* Exercise instructions: Change every "skLineSegment" in the lines below to "skSegment" and give all the lines again with nothing else altered. Leave the pictures out of your answer.

* Provided information:
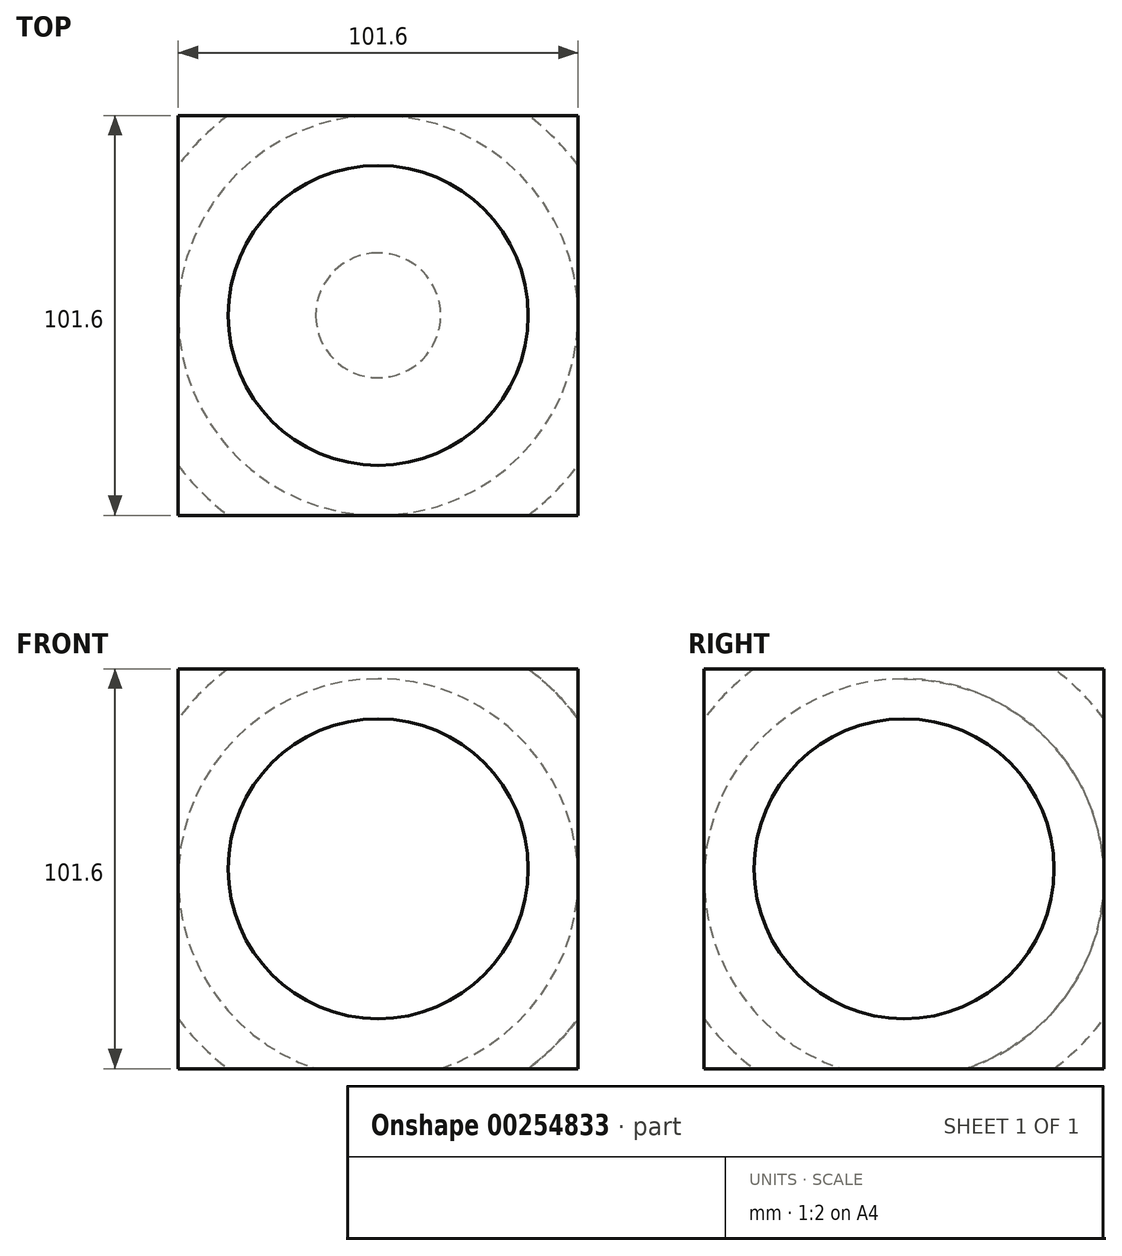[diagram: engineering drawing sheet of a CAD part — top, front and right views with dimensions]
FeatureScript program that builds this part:
annotation { "Feature Type Name" : "Feature", "Feature Type Description" : "" }
export const myFeature = defineFeature(function(context is Context, id is Id, definition is map)
    precondition{}
    {
        {
            var Q0;
            Q0=qCreatedBy(makeId("Top.planeOp"),FACE);
            var sketch = newSketch(context, id + "F0", { "sketchPlane" : qUnion([Q0])});
            skLineSegment(sketch, "E0.bottom", {"start": v(50.8, -50.8) * mm, "end": v(-50.8, -50.8) * mm});
            skLineSegment(sketch, "E0.top", {"start": v(50.8, 50.8) * mm, "end": v(-50.8, 50.8) * mm});
            skLineSegment(sketch, "E0.left", {"start": v(50.8, -50.8) * mm, "end": v(50.8, 50.8) * mm});
            skLineSegment(sketch, "E0.right", {"start": v(-50.8, -50.8) * mm, "end": v(-50.8, 50.8) * mm});
            skPoint(sketch, "E0.middle", {"position": v(0, 0) * mm});
            skSolve(sketch);
        }
        {
            var Q0;
            Q0 = qSketchRegion(id + "F0", true);
            extrude(context, id + "F1", {"entities" : qUnion([Q0]), "depth" : 101.6 * mm});
        }
        {
            var Q0;
            Q0=qCreatedBy(makeId("Front.planeOp"),FACE);
            var sketch = newSketch(context, id + "F2", { "sketchPlane" : qUnion([Q0])});
            skPoint(sketch, "E1.center.orphan", {"position": v(0, 50.8) * mm});
            skPoint(sketch, "E2.orphan", {"position": v(0, 101.6) * mm});
            skPoint(sketch, "E3.start.orphan", {"position": v(0, 0) * mm});
            skArc(sketch, "E4", {"start": v(0, -12.7) * mm, "mid": v(63.5, 50.8) * mm, "end": v(0, 114.3) * mm});
            skLineSegment(sketch, "E5", {"start": v(0, 114.3) * mm, "end": v(0, -12.7) * mm});
            skSolve(sketch);
        }
        {
            var Q0;
            Q0 = qSketchRegion(id + "F2", true);
            var Q1;
            Q1=sQuery(id+"F2.wireOp",EDGE,"E5");
            revolve(context, id + "F3", {"operationType" : NewBodyOperationType.REMOVE, "entities" : qUnion([Q0]), "axis" : qUnion([Q1]), "revolveType" : RevolveType.FULL, "oppositeDirection" : true});
        }
        {
            var Q0;
            Q0=qCreatedBy(makeId("Right.planeOp"),FACE);
            var sketch = newSketch(context, id + "F4", { "sketchPlane" : qUnion([Q0])});
            skLineSegment(sketch, "E6", {"start": v(0, 2.54) * mm, "end": v(0, 101.6) * mm});
            skArc(sketch, "E7", {"start": v(15.86, 2.54) * mm, "mid": v(50.16, 58.83) * mm, "end": v(0, 101.6) * mm});
            skLineSegment(sketch, "E8", {"start": v(0, 2.54) * mm, "end": v(15.86, 2.54) * mm});
            skPoint(sketch, "E9.orphan", {"position": v(0, 0) * mm});
            skSolve(sketch);
        }
        {
            var Q0;
            {var subQ0=sQuery(id+"F4.wireOp",EDGE,"E6");Q0=makeQuery(id+"F4.imprint","IMPRINT",FACE,{"disambiguationData":[TD([[makeQuery(id+"F4.imprint","IMPRINT",EDGE,{"derivedFrom":subQ0}),-1.0]])]});}
            var Q1;
            Q1=sQuery(id+"F4.wireOp",EDGE,"E6");
            revolve(context, id + "F5", {"entities" : qUnion([Q0]), "axis" : qUnion([Q1]), "revolveType" : RevolveType.FULL});
        }
        {
            var Q0;
            Q0=makeQuery(id+"F5.opRevolve","SWEPT_BODY",BODY,{"disambiguationData":[OSD([sQuery(id+"F4.wireOp",EDGE,"E6"),sQuery(id+"F4.wireOp",EDGE,"E7"),sQuery(id+"F4.wireOp",EDGE,"E8")])]});
            var Q1;
            Q1=qCreatedBy(makeId("Origin.pointOp"),VERTEX);
            transform(context, id + "F6", {"entities" : qUnion([Q0]), "transformType" : TransformType.TRANSLATION_3D, "dx" : 0 * mm, "dy" : 0 * mm, "dz" : -2.54 * mm, "makeCopy" : false});
        }
    });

* The answer:
[diagram: engineering drawing sheet of a CAD part — top, front and right views with dimensions]
FeatureScript program that builds this part:
annotation { "Feature Type Name" : "Feature", "Feature Type Description" : "" }
export const myFeature = defineFeature(function(context is Context, id is Id, definition is map)
    precondition{}
    {
        {
            var Q0;
            Q0=qCreatedBy(makeId("Top.planeOp"),FACE);
            var sketch = newSketch(context, id + "F0", { "sketchPlane" : qUnion([Q0])});
            skSegment(sketch, "E0.bottom", {"start": v(50.8, -50.8) * mm, "end": v(-50.8, -50.8) * mm});
            skSegment(sketch, "E0.top", {"start": v(50.8, 50.8) * mm, "end": v(-50.8, 50.8) * mm});
            skSegment(sketch, "E0.left", {"start": v(50.8, -50.8) * mm, "end": v(50.8, 50.8) * mm});
            skSegment(sketch, "E0.right", {"start": v(-50.8, -50.8) * mm, "end": v(-50.8, 50.8) * mm});
            skPoint(sketch, "E0.middle", {"position": v(0, 0) * mm});
            skSolve(sketch);
        }
        {
            var Q0;
            Q0 = qSketchRegion(id + "F0", true);
            extrude(context, id + "F1", {"entities" : qUnion([Q0]), "depth" : 101.6 * mm});
        }
        {
            var Q0;
            Q0=qCreatedBy(makeId("Front.planeOp"),FACE);
            var sketch = newSketch(context, id + "F2", { "sketchPlane" : qUnion([Q0])});
            skPoint(sketch, "E1.center.orphan", {"position": v(0, 50.8) * mm});
            skPoint(sketch, "E2.orphan", {"position": v(0, 101.6) * mm});
            skPoint(sketch, "E3.start.orphan", {"position": v(0, 0) * mm});
            skArc(sketch, "E4", {"start": v(0, -12.7) * mm, "mid": v(63.5, 50.8) * mm, "end": v(0, 114.3) * mm});
            skSegment(sketch, "E5", {"start": v(0, 114.3) * mm, "end": v(0, -12.7) * mm});
            skSolve(sketch);
        }
        {
            var Q0;
            Q0 = qSketchRegion(id + "F2", true);
            var Q1;
            Q1=sQuery(id+"F2.wireOp",EDGE,"E5");
            revolve(context, id + "F3", {"operationType" : NewBodyOperationType.REMOVE, "entities" : qUnion([Q0]), "axis" : qUnion([Q1]), "revolveType" : RevolveType.FULL, "oppositeDirection" : true});
        }
        {
            var Q0;
            Q0=qCreatedBy(makeId("Right.planeOp"),FACE);
            var sketch = newSketch(context, id + "F4", { "sketchPlane" : qUnion([Q0])});
            skSegment(sketch, "E6", {"start": v(0, 2.54) * mm, "end": v(0, 101.6) * mm});
            skArc(sketch, "E7", {"start": v(15.86, 2.54) * mm, "mid": v(50.16, 58.83) * mm, "end": v(0, 101.6) * mm});
            skSegment(sketch, "E8", {"start": v(0, 2.54) * mm, "end": v(15.86, 2.54) * mm});
            skPoint(sketch, "E9.orphan", {"position": v(0, 0) * mm});
            skSolve(sketch);
        }
        {
            var Q0;
            {var subQ0=sQuery(id+"F4.wireOp",EDGE,"E6");Q0=makeQuery(id+"F4.imprint","IMPRINT",FACE,{"disambiguationData":[TD([[makeQuery(id+"F4.imprint","IMPRINT",EDGE,{"derivedFrom":subQ0}),-1.0]])]});}
            var Q1;
            Q1=sQuery(id+"F4.wireOp",EDGE,"E6");
            revolve(context, id + "F5", {"entities" : qUnion([Q0]), "axis" : qUnion([Q1]), "revolveType" : RevolveType.FULL});
        }
        {
            var Q0;
            Q0=makeQuery(id+"F5.opRevolve","SWEPT_BODY",BODY,{"disambiguationData":[OSD([sQuery(id+"F4.wireOp",EDGE,"E6"),sQuery(id+"F4.wireOp",EDGE,"E7"),sQuery(id+"F4.wireOp",EDGE,"E8")])]});
            var Q1;
            Q1=qCreatedBy(makeId("Origin.pointOp"),VERTEX);
            transform(context, id + "F6", {"entities" : qUnion([Q0]), "transformType" : TransformType.TRANSLATION_3D, "dx" : 0 * mm, "dy" : 0 * mm, "dz" : -2.54 * mm, "makeCopy" : false});
        }
    });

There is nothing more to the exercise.